Obi, who said he was shocked by the extent of the flood damage, called on the federal government and well-meaning organizations to help the state.
Atiku’s Tuesday Tour
People’s Democratic Party presidential candidate Atiku Abubakar said he would begin a tour of states facing an immense incidence of floods across the country on Tuesday.
A statement from his media adviser, Paul Ibe, said the tour would start from Bayelsa State. He added: “Therefore, the visits will offer the presidential candidate the opportunity to have a sight assessment of the impact of these floods and give him a real window to integrate these ecological concerns into his political documents.

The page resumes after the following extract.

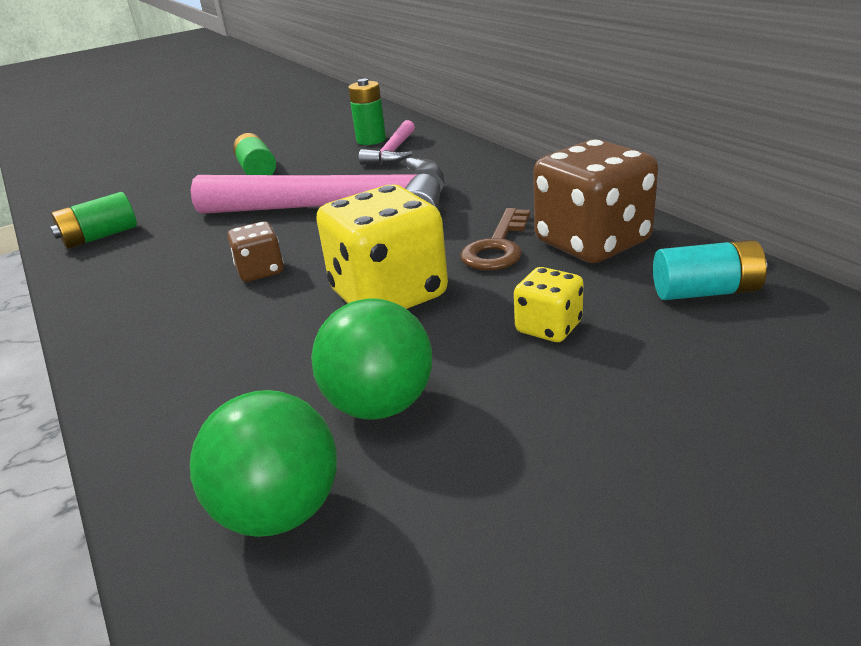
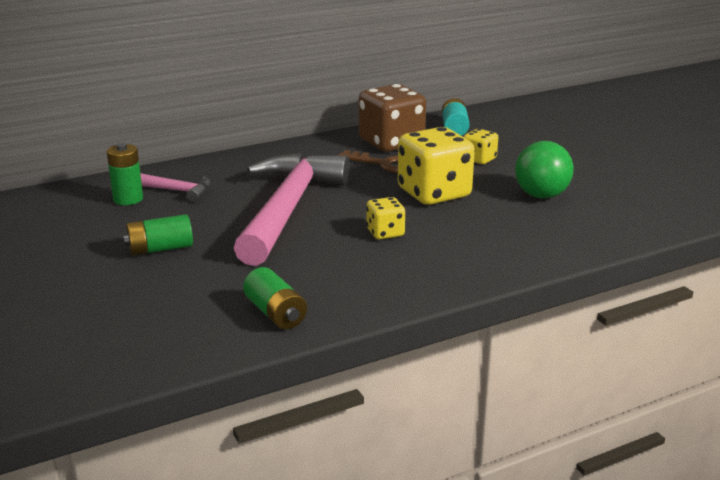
camera: 90 degrees left, 5 degrees down
green ball [190,390,337,537] -> none
brown dice [227,221,284,282] -> yellow dice [366,197,405,239]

The statement recalled that Atiku had supported flood victims in Jigawa, Yobe and Kano states.
The navy intervenes
The Nigerian Navy has said it will continue to deploy its men and resources to provide security and humanitarian services along the flooded sections of the east-west road until the flood waters recede. The flood had cut off the East-West road, especially around the Okogbe-Ihiuke-Ahoada axis.
The Base Information Officer, Nigerian Navy Ship Soroh, Second Lieutenant Tochukwu Okeke, under Yenagoa Central Naval Command, said so in an interview with one of our correspondents on Friday.
He said the navy was transporting people and goods between Yenagoa and Port Harcourt and carrying out medical interventions.